Por isso, “não estou a ver que nos próximos tempos possamos ter uma melhoria”.

O elogio à “cientista” Merkel pela promoção da igualdade de género

Cientistas portugueses na Alemanha elogiam o papel da atual chanceler na abertura ao papel da ciência na política e na promoção da igualdade de género, considerando que Merkel deixará uma marca importante no país.

“Para quem faz ciência, é sempre bom saber que quem está à frente do país é alguém que esteve do outro lado, e que percebe que, para o desenvolvimento de um país, é preciso apostar muito forte na inovação, na ciência, no desenvolvimento, e penso que tem sido um ponto forte da liderança da Angela Merkel”, disse à Lusa Tiago Fleming Outeiro, professor catedrático na Faculdade de Medicina da Universidade de Göttingen.

Já a cientista Sofia Figueiredo, presidente da Associação de Pós-Graduados Portugueses na Alemanha (ASPPA) no biénio 2019-2020, considera que a chanceler Angela Merkel fez um caminho “inteligente” e “passo a passo” para atingir a igualdade de género no país

“Foi durante a liderança dela que houve uma paridade maior entre pai e mãe, em que houve oportunidade dos pais tirarem também tempo para tratarem dos filhos, e claro que isso contribuiu imenso para a igualdade entre homens e mulheres no trabalho e no acesso à família”, realçou Sofia Figueiredo, que chegou ao país em 2005.

Em janeiro de 2007, o governo alemão implementou novas regras para regulamentar as licenças para mães e pais depois do nascimento dos filhos, alargando os benefícios sociais, com “cada vez mais empresas a aceitarem isso como o novo normal”, explicou a investigadora portuguesa a viver em Mannheim.

Angela Merkel foi, em 2000, a primeira mulher a ser eleita presidente da União Democrata-Cristã (CDU), e em 2005, a primeira a ser escolhida para governar o país.
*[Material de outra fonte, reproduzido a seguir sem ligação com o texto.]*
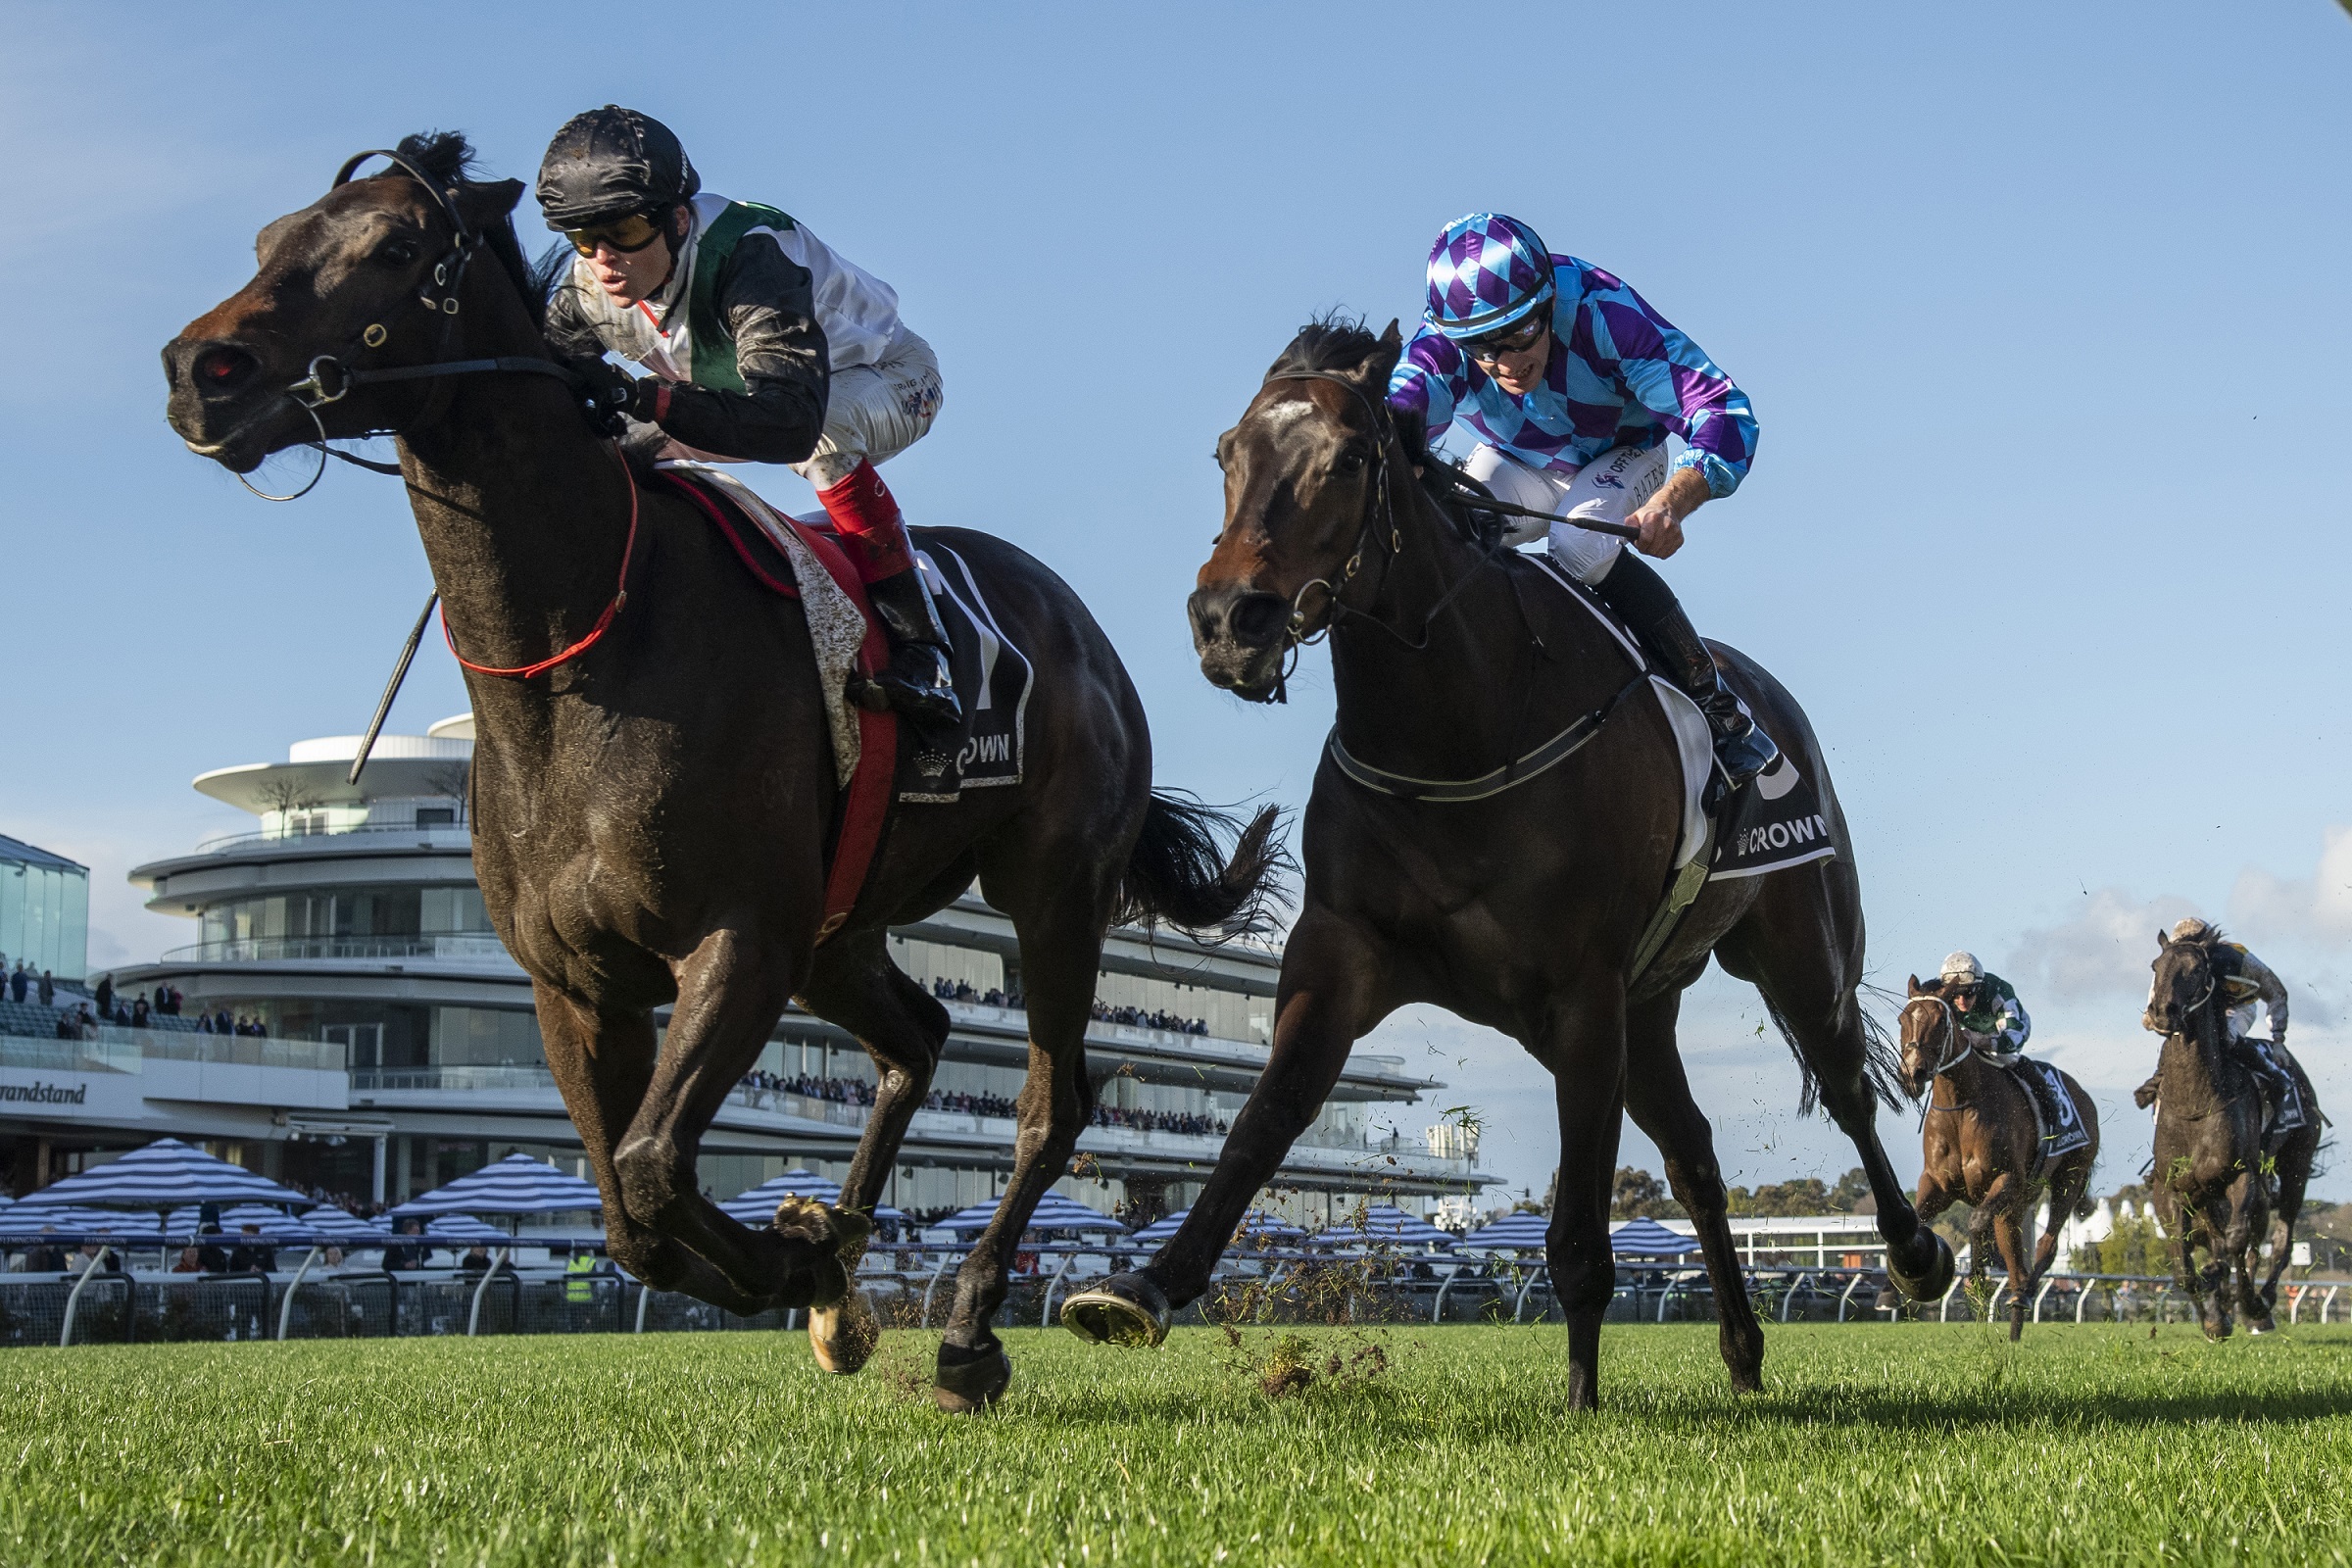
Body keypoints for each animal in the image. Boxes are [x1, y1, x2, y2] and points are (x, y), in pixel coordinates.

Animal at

“Merkel fez um longo caminho desde que entrou até hoje. Vemos que, apesar da Alemanha ainda não ter atingido os patamares que desejamos, existem várias mulheres na liderança e transparência em mostrar esses números, isto é, onde estão colocadas e as empresas que estão a abertas a isso”, frisou Sofia Figueiredo.

Este caminho também foi conseguido através de uma estratégia metódica, herdeira da formação académica em química quântica de Ângela Merkel, que foi investigadora cientifica antes de entrar na política, considerou, por seu turno, Tiago Fleming Outeiro.

Essa formação ajudou Merkel “a ser capaz de analisar situações complexas, a interpretar, a tomar decisões, a chegar a consensos com colegas e parceiros com quem tinha de interagir”.

O investigador está desde janeiro de 2011 na Alemanha, depois de ter recebido um convite “difícil de recusar” para dirigir o departamento de Neurodegeneração Experimental.

“O sistema na Alemanha apoia os cientistas, os investigadores, com bom financiamento, com posições estáveis, previsibilidade (…), regularidade nos financiamentos, o que é algo que não é fácil de encontrar noutros países”, disse, sublinhando que “a grande vantagem do sistema alemão é que há uma grande separação entre a política e os financiamentos da ciência. Há agências que recebem financiamento do Ministério da Ciência, e depois gerem e administram esses financiamentos de forma independente”.

As eleições legislativas na Alemanha estão marcadas para o dia 26 de setembro.